Activity – Take the data from its first line. Print each line exactly until the line containing "Document page, 1500x844 pixels." has been printed too.

Structured page parsing data –
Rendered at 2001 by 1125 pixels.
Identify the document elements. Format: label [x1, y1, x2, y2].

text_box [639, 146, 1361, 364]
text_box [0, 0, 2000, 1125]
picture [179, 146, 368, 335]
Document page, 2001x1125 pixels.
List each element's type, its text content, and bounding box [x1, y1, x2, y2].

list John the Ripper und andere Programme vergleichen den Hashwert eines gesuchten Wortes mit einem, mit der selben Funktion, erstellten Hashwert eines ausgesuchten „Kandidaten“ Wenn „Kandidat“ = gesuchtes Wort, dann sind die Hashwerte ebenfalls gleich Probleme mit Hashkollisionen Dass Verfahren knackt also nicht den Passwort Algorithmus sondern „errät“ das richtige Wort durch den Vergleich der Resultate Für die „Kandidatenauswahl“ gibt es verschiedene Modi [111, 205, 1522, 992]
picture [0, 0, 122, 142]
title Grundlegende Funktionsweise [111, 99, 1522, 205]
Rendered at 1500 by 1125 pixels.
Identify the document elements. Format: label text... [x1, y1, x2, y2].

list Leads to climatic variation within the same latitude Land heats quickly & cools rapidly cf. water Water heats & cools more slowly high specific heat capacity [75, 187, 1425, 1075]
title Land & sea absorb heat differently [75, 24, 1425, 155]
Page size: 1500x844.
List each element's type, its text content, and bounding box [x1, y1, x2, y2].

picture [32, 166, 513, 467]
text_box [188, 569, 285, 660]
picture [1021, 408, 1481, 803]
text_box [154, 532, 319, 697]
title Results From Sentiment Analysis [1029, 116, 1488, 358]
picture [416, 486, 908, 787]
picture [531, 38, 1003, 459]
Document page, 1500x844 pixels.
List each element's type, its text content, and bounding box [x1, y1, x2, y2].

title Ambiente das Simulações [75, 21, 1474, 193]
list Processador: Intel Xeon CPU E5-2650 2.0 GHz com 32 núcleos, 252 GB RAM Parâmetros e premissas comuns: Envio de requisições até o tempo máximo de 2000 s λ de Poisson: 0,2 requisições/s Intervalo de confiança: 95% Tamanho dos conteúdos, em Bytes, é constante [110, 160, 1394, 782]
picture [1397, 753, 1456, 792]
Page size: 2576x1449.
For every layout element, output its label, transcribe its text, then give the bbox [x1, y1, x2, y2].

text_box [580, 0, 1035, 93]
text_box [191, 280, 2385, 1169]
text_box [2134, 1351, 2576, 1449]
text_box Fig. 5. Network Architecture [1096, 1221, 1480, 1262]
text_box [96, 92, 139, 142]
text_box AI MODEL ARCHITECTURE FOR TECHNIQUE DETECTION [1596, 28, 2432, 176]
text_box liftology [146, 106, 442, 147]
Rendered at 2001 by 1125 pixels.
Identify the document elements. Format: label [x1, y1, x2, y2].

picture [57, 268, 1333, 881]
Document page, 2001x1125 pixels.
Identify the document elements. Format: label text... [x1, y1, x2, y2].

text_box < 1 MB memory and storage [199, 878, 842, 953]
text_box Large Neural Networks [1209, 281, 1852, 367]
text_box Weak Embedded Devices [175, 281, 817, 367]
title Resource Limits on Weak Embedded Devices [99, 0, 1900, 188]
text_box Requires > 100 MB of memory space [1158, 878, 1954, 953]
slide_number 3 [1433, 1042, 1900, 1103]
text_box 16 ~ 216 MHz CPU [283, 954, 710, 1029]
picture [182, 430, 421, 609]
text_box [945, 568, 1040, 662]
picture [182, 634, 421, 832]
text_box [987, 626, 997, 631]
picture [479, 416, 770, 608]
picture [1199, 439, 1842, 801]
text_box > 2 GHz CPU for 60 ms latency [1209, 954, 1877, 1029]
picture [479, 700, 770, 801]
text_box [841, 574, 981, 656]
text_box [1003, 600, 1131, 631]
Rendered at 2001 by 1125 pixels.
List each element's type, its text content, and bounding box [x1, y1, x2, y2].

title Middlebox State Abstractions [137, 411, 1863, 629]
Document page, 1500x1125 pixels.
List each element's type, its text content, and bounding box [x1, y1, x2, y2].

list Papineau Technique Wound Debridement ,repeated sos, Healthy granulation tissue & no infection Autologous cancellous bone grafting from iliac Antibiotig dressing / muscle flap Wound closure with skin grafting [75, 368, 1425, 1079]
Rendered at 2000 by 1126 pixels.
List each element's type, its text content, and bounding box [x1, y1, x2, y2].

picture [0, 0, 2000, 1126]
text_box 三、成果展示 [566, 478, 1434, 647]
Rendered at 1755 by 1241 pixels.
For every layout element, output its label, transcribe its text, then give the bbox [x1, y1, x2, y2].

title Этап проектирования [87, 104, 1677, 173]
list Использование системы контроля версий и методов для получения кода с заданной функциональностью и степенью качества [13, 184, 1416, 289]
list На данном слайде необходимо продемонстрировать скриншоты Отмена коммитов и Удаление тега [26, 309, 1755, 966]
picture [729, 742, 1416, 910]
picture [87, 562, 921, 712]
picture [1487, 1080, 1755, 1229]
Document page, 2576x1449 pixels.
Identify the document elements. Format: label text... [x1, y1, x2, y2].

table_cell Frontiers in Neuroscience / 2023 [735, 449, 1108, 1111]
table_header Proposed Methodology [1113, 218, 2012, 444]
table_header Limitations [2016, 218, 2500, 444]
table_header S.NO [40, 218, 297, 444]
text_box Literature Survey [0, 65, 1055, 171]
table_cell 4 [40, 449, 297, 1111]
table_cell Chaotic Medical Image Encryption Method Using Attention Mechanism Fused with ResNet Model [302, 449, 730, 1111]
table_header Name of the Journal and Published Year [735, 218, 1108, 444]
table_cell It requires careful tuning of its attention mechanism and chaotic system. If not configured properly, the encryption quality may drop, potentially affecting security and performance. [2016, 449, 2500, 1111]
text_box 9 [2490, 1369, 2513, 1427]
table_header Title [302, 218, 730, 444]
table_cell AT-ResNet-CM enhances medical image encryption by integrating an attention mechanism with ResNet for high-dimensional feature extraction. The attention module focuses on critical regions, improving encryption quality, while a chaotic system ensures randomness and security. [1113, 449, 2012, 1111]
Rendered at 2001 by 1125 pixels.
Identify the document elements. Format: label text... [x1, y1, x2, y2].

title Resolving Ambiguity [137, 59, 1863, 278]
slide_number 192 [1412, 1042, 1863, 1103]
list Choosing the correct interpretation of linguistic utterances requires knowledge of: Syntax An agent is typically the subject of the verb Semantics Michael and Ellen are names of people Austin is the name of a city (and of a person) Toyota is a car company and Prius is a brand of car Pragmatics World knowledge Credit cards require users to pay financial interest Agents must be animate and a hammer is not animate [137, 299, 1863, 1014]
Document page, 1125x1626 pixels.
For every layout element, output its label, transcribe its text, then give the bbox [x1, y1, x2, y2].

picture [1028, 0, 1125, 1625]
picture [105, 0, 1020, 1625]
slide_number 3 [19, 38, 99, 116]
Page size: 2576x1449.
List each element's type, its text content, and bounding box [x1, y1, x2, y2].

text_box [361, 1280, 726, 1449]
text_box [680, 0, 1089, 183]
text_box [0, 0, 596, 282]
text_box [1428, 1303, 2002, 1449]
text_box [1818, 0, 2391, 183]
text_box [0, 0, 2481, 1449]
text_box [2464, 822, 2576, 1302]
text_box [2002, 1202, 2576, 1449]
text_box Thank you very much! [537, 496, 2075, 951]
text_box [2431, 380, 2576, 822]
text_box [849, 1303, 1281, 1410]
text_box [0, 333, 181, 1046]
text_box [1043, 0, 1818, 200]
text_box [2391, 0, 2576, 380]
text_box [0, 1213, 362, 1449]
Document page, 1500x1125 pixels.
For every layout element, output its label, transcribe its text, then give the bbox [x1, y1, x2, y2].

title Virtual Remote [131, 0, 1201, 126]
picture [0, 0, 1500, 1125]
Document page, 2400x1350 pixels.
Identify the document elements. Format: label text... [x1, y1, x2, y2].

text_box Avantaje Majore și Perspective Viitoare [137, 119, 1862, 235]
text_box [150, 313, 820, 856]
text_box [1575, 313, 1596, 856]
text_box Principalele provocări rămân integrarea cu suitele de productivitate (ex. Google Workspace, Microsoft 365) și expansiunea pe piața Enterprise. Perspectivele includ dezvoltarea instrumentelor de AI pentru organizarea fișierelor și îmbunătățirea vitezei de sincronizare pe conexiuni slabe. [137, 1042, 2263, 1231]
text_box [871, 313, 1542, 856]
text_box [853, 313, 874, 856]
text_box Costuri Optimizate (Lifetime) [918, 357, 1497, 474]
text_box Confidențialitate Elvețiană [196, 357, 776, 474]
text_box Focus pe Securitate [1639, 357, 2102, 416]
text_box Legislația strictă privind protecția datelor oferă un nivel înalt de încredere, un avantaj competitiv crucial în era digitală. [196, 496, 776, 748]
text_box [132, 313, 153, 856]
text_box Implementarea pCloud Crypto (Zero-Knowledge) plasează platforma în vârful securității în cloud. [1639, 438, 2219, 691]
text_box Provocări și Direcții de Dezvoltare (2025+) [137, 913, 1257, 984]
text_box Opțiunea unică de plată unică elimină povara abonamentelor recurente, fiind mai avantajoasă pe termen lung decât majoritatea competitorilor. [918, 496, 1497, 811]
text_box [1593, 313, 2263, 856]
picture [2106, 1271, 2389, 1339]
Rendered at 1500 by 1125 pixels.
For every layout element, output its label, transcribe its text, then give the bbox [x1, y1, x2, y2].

Solution for this problem –
Rendered at 2001 by 1125 pixels.
Identify the document elements. Format: label [x1, y1, x2, y2].

text_box [639, 146, 1361, 364]
text_box [0, 0, 2000, 1125]
picture [179, 146, 368, 335]
Document page, 2001x1125 pixels.
List each element's type, its text content, and bounding box [x1, y1, x2, y2].

list John the Ripper und andere Programme vergleichen den Hashwert eines gesuchten Wortes mit einem, mit der selben Funktion, erstellten Hashwert eines ausgesuchten „Kandidaten“ Wenn „Kandidat“ = gesuchtes Wort, dann sind die Hashwerte ebenfalls gleich Probleme mit Hashkollisionen Dass Verfahren knackt also nicht den Passwort Algorithmus sondern „errät“ das richtige Wort durch den Vergleich der Resultate Für die „Kandidatenauswahl“ gibt es verschiedene Modi [111, 205, 1522, 992]
picture [0, 0, 122, 142]
title Grundlegende Funktionsweise [111, 99, 1522, 205]
Rendered at 1500 by 1125 pixels.
Identify the document elements. Format: label text... [x1, y1, x2, y2].

list Leads to climatic variation within the same latitude Land heats quickly & cools rapidly cf. water Water heats & cools more slowly high specific heat capacity [75, 187, 1425, 1075]
title Land & sea absorb heat differently [75, 24, 1425, 155]
Page size: 1500x844.
List each element's type, its text content, and bounding box [x1, y1, x2, y2].

picture [32, 166, 513, 467]
text_box [188, 569, 285, 660]
picture [1021, 408, 1481, 803]
text_box [154, 532, 319, 697]
title Results From Sentiment Analysis [1029, 116, 1488, 358]
picture [416, 486, 908, 787]
picture [531, 38, 1003, 459]
Document page, 1500x844 pixels.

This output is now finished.